Congress has appropriated more than $1.3 billion in GLRI funds to date. Sequestration slashed funding by approximately $16 million this year – down to $284 million. A 14 percent reduction next year would reduce the program by $39.7 million.

Jack Schmitt, political director of the Michigan League of Conservation Voters, said sequestration’s impact on clean water programs could hurt the state’s $17 billion tourism industry.

Locally, Clinton Township Supervisor Robert Cannon and other township officials said cuts could undo the progress made in improving the Clinton River. Three branches of the river traverse Michigan’s most-populated township.
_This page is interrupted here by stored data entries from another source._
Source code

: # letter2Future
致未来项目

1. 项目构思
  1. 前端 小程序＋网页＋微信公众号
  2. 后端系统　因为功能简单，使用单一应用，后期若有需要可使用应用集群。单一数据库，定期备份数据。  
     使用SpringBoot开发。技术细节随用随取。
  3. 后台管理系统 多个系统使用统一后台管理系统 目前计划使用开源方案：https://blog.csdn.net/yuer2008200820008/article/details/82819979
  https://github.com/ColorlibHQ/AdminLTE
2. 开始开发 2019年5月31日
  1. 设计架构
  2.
“That water isn’t Republican or Democrat,” Cannon said as the river flowed in the background, west of Groesbeck and south of Cass Avenue.

The township plans to use the Michigan Revolving Fund to finance improvements at two of the seven pumps in the southeast portion of the township that control sewage overflows during heavy rains. That project, estimated at between $6 million and $7 million and slated for completion by the end of 2014, is not expected to be threatened by sequestration.

However, improvements at the other five pump stations could fall off the Michigan Department of Environmental Quality’s annual priority lists if further cuts occur. Clinton Township Public Service Director Mary Bednar said officials hope those projects could be completed by early 2017.